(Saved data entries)
** START **
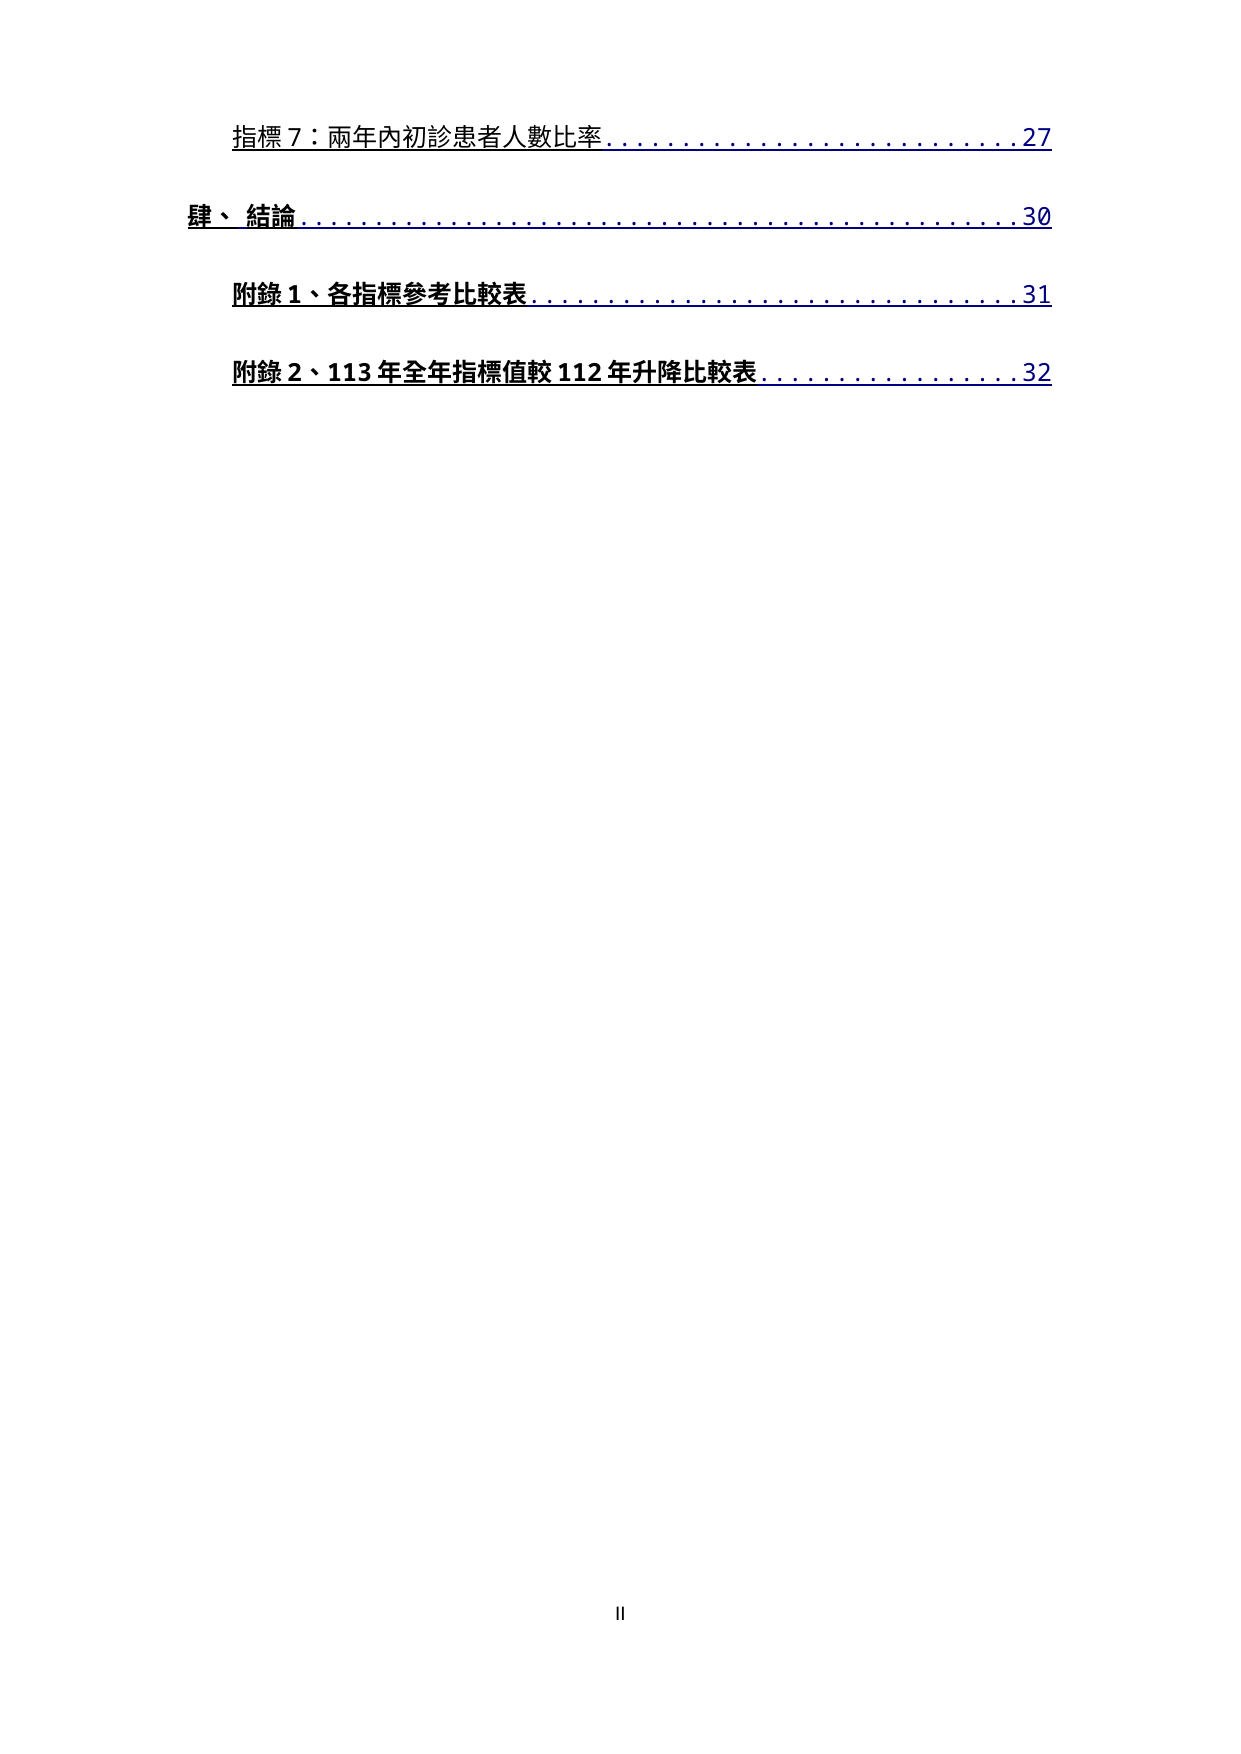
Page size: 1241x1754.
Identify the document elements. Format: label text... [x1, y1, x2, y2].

text 指標7：兩年內初診患者人數比率 27 [232, 94, 1053, 157]
text 附錄1、各指標參考比較表 31 [232, 251, 1053, 313]
text 肆、 結論 30 [187, 172, 1053, 235]
text 附錄2、113年全年指標值較112年升降比較表 32 [232, 329, 1053, 392]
** END **
OBJECTIVE: Can you update the items by changing "document elements" to "page elements" everywhere and keeping all else unchanged, leaving the pictures out?

RESULT BELOW:
Page size: 1241x1754.
Identify the page elements. Format: label text... [x1, y1, x2, y2].

text 指標7：兩年內初診患者人數比率 27 [232, 94, 1053, 157]
text 附錄1、各指標參考比較表 31 [232, 251, 1053, 313]
text 肆、 結論 30 [187, 172, 1053, 235]
text 附錄2、113年全年指標值較112年升降比較表 32 [232, 329, 1053, 392]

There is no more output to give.